Page-level text extractions:
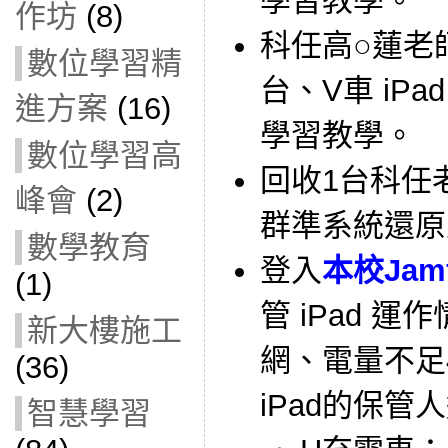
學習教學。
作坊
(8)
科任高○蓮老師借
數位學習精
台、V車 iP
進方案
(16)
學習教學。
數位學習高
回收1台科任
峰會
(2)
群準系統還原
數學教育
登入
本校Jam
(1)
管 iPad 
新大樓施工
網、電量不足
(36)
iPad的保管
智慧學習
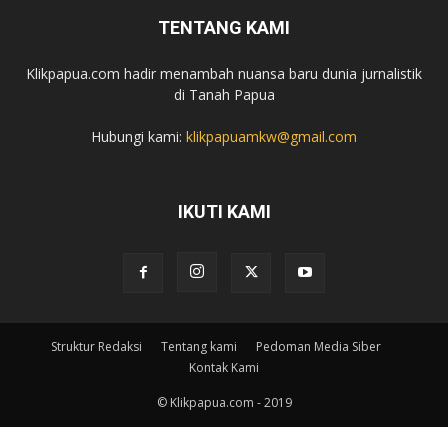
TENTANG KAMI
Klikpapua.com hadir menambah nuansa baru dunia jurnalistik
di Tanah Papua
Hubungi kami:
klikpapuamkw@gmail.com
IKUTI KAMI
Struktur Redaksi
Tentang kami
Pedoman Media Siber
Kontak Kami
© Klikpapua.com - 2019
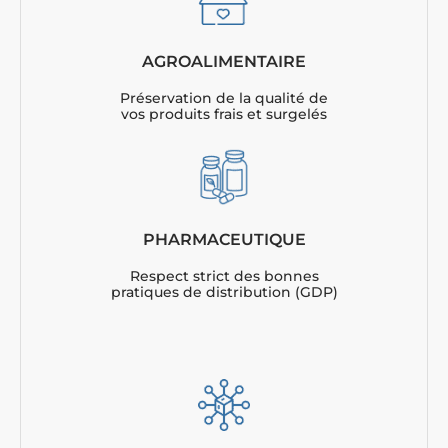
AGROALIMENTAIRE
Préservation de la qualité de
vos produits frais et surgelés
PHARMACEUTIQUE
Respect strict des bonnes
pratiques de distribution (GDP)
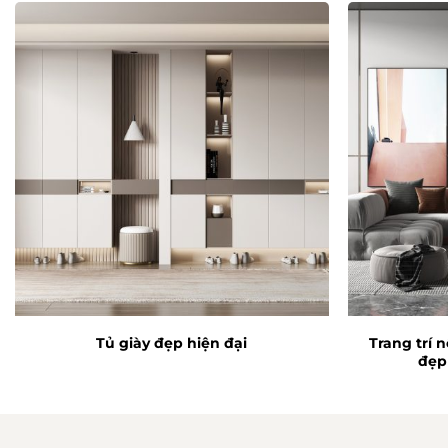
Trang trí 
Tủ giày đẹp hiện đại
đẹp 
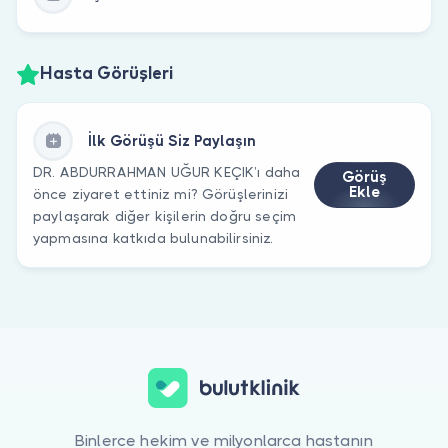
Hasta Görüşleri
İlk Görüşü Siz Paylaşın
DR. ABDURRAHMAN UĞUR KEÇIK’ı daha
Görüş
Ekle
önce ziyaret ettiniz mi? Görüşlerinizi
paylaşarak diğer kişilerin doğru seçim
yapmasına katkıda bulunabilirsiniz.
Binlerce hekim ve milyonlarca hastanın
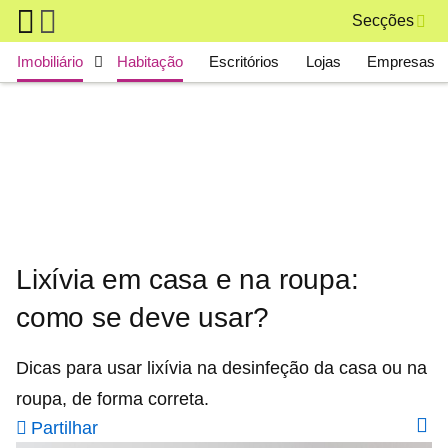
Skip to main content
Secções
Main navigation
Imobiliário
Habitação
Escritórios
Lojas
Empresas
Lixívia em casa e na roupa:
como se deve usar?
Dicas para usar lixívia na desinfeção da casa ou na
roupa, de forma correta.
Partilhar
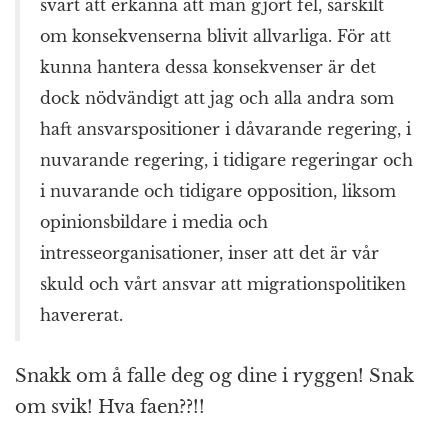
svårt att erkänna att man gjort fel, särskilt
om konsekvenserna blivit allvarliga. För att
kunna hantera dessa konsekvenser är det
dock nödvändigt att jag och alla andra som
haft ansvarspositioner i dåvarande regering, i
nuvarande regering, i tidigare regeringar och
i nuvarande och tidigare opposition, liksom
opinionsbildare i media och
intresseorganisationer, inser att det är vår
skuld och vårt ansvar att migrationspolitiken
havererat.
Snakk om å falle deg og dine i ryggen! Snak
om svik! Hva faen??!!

--

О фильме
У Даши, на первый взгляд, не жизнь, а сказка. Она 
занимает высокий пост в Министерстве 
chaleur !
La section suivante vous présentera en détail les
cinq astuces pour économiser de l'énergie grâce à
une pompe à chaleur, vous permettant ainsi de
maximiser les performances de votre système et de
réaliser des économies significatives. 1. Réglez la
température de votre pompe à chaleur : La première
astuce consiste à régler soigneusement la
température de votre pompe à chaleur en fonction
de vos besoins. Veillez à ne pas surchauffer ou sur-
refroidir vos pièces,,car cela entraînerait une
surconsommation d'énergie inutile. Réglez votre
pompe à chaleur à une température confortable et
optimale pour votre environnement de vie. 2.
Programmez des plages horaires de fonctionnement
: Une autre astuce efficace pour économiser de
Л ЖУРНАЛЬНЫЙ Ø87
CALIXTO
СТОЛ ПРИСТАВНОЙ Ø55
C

THE TASK: Copy out every line of the data that includes "pour".

SOLUTION TO THIS EXERCISE:
cinq astuces pour économiser de l'énergie grâce à
optimale pour votre environnement de vie. 2.
: Une autre astuce efficace pour économiser de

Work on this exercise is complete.